Voix de soie et aura sulfureuse, elle chante les filles qui parlent fort, celles qui dérangent, mêle jazz et synthé – nous susurrant à l’oreille, avec une gourmandise coupable, une pop électro française bien frappée qui grince parfois sous la dent… Chansons douces, en apparence seulement : zique fraîche et textes choc, Sainte Nicole débarque dans notre été telle qu’en elle-même, sans auréole.

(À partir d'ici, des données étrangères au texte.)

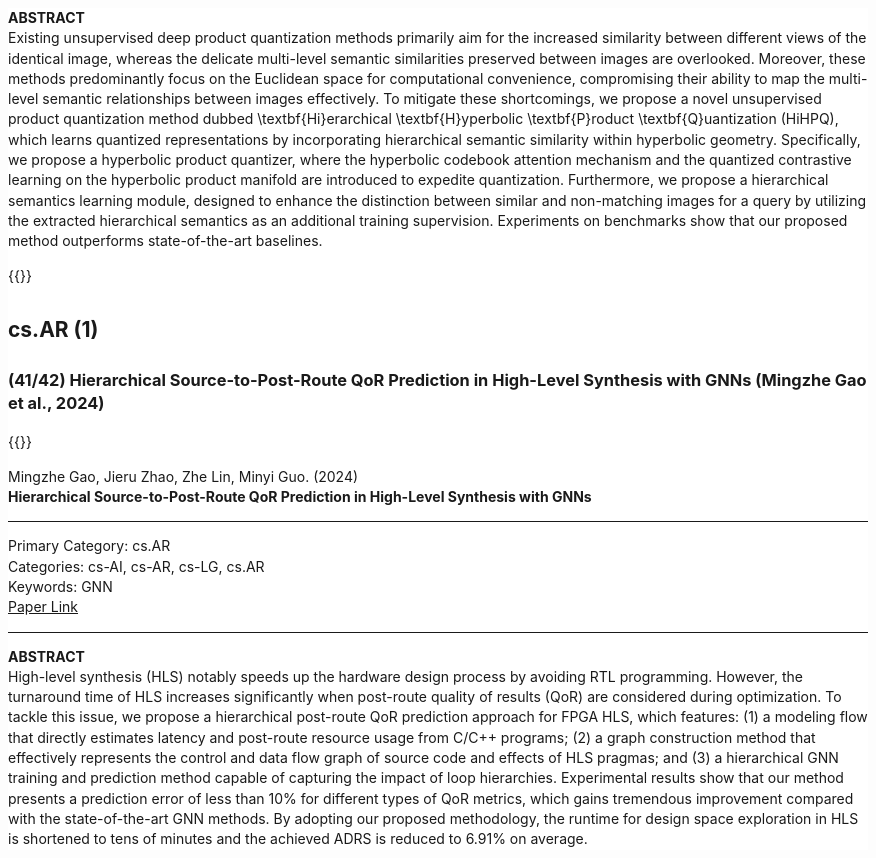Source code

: 
**ABSTRACT**  
Existing unsupervised deep product quantization methods primarily aim for the increased similarity between different views of the identical image, whereas the delicate multi-level semantic similarities preserved between images are overlooked. Moreover, these methods predominantly focus on the Euclidean space for computational convenience, compromising their ability to map the multi-level semantic relationships between images effectively. To mitigate these shortcomings, we propose a novel unsupervised product quantization method dubbed \textbf{Hi}erarchical \textbf{H}yperbolic \textbf{P}roduct \textbf{Q}uantization (HiHPQ), which learns quantized representations by incorporating hierarchical semantic similarity within hyperbolic geometry. Specifically, we propose a hyperbolic product quantizer, where the hyperbolic codebook attention mechanism and the quantized contrastive learning on the hyperbolic product manifold are introduced to expedite quantization. Furthermore, we propose a hierarchical semantics learning module, designed to enhance the distinction between similar and non-matching images for a query by utilizing the extracted hierarchical semantics as an additional training supervision. Experiments on benchmarks show that our proposed method outperforms state-of-the-art baselines.

{{</citation>}}


## cs.AR (1)



### (41/42) Hierarchical Source-to-Post-Route QoR Prediction in High-Level Synthesis with GNNs (Mingzhe Gao et al., 2024)

{{<citation>}}

Mingzhe Gao, Jieru Zhao, Zhe Lin, Minyi Guo. (2024)  
**Hierarchical Source-to-Post-Route QoR Prediction in High-Level Synthesis with GNNs**  

---
Primary Category: cs.AR  
Categories: cs-AI, cs-AR, cs-LG, cs.AR  
Keywords: GNN  
[Paper Link](http://arxiv.org/abs/2401.08696v1)  

---


**ABSTRACT**  
High-level synthesis (HLS) notably speeds up the hardware design process by avoiding RTL programming. However, the turnaround time of HLS increases significantly when post-route quality of results (QoR) are considered during optimization. To tackle this issue, we propose a hierarchical post-route QoR prediction approach for FPGA HLS, which features: (1) a modeling flow that directly estimates latency and post-route resource usage from C/C++ programs; (2) a graph construction method that effectively represents the control and data flow graph of source code and effects of HLS pragmas; and (3) a hierarchical GNN training and prediction method capable of capturing the impact of loop hierarchies. Experimental results show that our method presents a prediction error of less than 10% for different types of QoR metrics, which gains tremendous improvement compared with the state-of-the-art GNN methods. By adopting our proposed methodology, the runtime for design space exploration in HLS is shortened to tens of minutes and the achieved ADRS is reduced to 6.91% on average.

Un vaste panorama musical qui va de Billy Eilish à Polo & Pan en passant par Mylène Farmer ou Paris Combo, avec un ti quelque chose qui rappelle Lio, épices compris : la belle chante l’amour superficiel et les amitiés perdues, l’érotique et le toxique, les vanités et les sutures – met les pieds dans le plat sans avoir l’air d’y toucher, à voix rêveuse, à timbre doux… Elle vient nous verser sans compter sa « pop française irrévérencieuse » : une chanson pétillante au goût fraise hantée de basses profondes, de beats modernes, de synthés électros : au total, un cocktail de légèreté soyeuse et de textes pimentés – et toujours la juste rasade d’ombre dans des paysages de lumière. Saint Nicole vient bousculer la scène à pattes de velours : se méfier quand même, ça enivre.

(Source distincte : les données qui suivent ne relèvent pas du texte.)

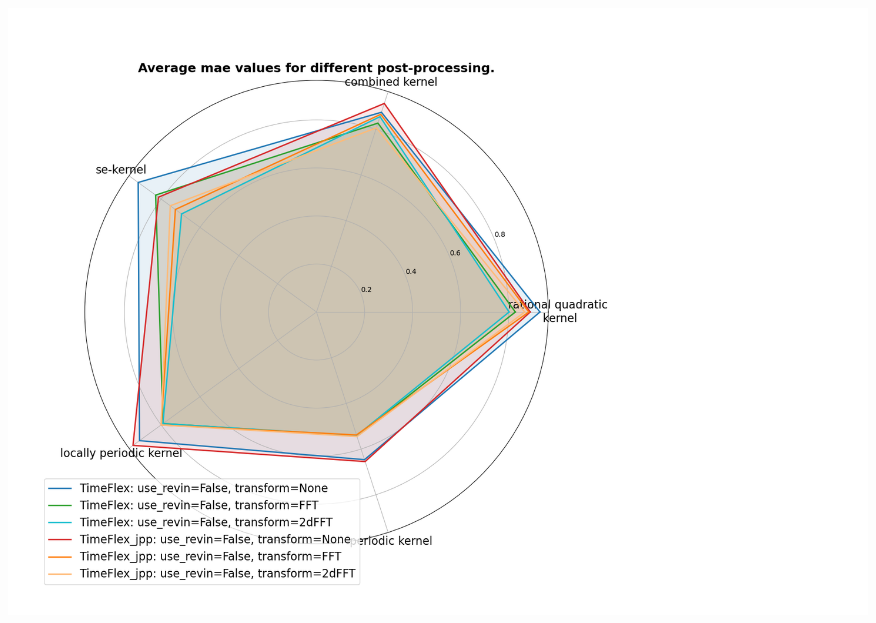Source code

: <img src="key_files/figures/sampled_total_avg_mae_per_TimeFlex_vs_TimeFlex_jpp_variants.png" width="70%">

Arrivée à la fin d’un cursus complet pour devenir ingénieure, diplôme en poche, elle a soudain un déclic pour l’écriture et pour la musique qui la fascine depuis son tout jeune âge. Changement de cap : elle plaque tout pour se consacrer à sa passion ! Océane, alias Sainte Nicole, se dit « artiste entrepreneure » : elle débute sa carrière avec son propre label, écrit, co-compose et produit ses chansons, et veut maintenir son indépendance dans le milieu artistique. Derrière son nom d’artiste, ses deux grands-mères, toutes deux prénommées Nicole.